◆ ARBEITSAUFTRAG
Ändern Sie im Text über die Satire „Die einsamen Liebenden“ „Bürgermeister“ in „Stadtoberhaupt“ und geben Sie den Abschnitt beginnend mit „Er hatte doch“ und fortlaufend bis einschließlich „Einen Haufen Rentner.“ erneut wieder.

◆ EXTRAHIERTER TEXT

********************

In der frömmelnden Stadt-der-Gerechten entdecken russische Migranten die verjüngende Wirkung eines rituellen Bades auf die alternde Libido. An der Satire "Die einsamen Liebenden" hätte Ephraim Kishon seine helle Freude gehabt.

Er hatte doch nur frische Einwanderer gewollt. Alle Städte im Umkreis hatten ihr Kontingent erhalten, nur er war immer wieder leer ausgegangen. Dabei hatte Avraham Danino genaue Vorstellungen von den jungen, neuen Bürgern für seine Stadt gehabt. Es sollte doch mindestens eine dabei sein, deren aufgerichtete Brüste vom vielversprechenden Rest künden würden. Ob sie dann Marina, Olga oder Irina heißen würde, war dem Bürgermeister gleich gewesen. Aber was hatte er schließlich bekommen? Einen Haufen Rentner.

********************

◆ ÜBUNGSDATEN

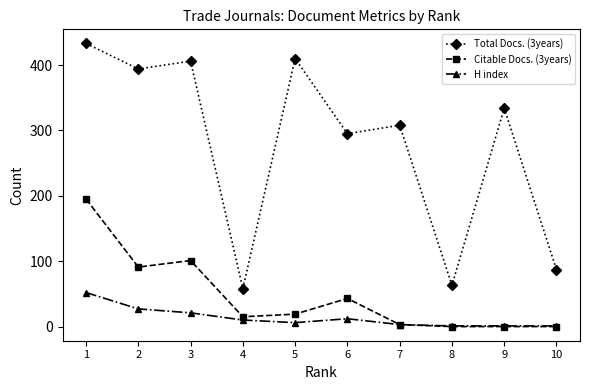

What is the value of the Citable Docs. (3years) point at the 6th from the left?

43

********************

◆ ANTWORT ZUR ÜBUNG
Er hatte doch nur frische Einwanderer gewollt. Alle Städte im Umkreis hatten ihr Kontingent erhalten, nur er war immer wieder leer ausgegangen. Dabei hatte Avraham Danino genaue Vorstellungen von den jungen, neuen Bürgern für seine Stadt gehabt. Es sollte doch mindestens eine dabei sein, deren aufgerichtete Brüste vom vielversprechenden Rest künden würden. Ob sie dann Marina, Olga oder Irina heißen würde, war dem Stadtoberhaupt gleich gewesen. Aber was hatte er schließlich bekommen? Einen Haufen Rentner.